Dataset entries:
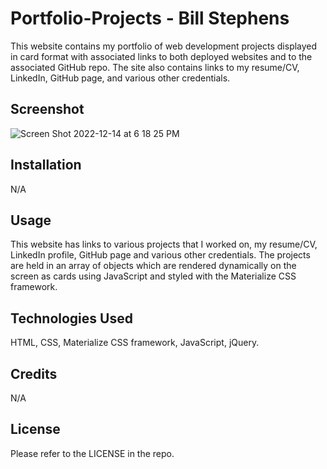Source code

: # Portfolio-Projects - Bill Stephens

This website contains my portfolio of web development projects displayed in card format with associated links to both deployed websites and to the associated GitHub repo. The site also contains links to my resume/CV, LinkedIn, GitHub page, and various other credentials.


## Screenshot

![Screen Shot 2022-12-14 at 6 18 25 PM](https://user-images.githubusercontent.com/113722447/207736141-14beb664-0392-44d2-8f75-233fb9a1fef4.png)


## Installation

N/A

## Usage

This website has links to various projects that I worked on, my resume/CV, LinkedIn profile, GitHub page and various other credentials. The projects are held in an array of objects which are rendered dynamically on the screen as cards using JavaScript and styled with the Materialize CSS framework.

## Technologies Used
HTML, CSS, Materialize CSS framework, JavaScript, jQuery. 


## Credits

N/A

## License

Please refer to the LICENSE in the repo.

- [Goal of the exercise]:
Find how many lines of the preceding data contain "JavaScript", and answer with that number only.

- [Written solution]:
2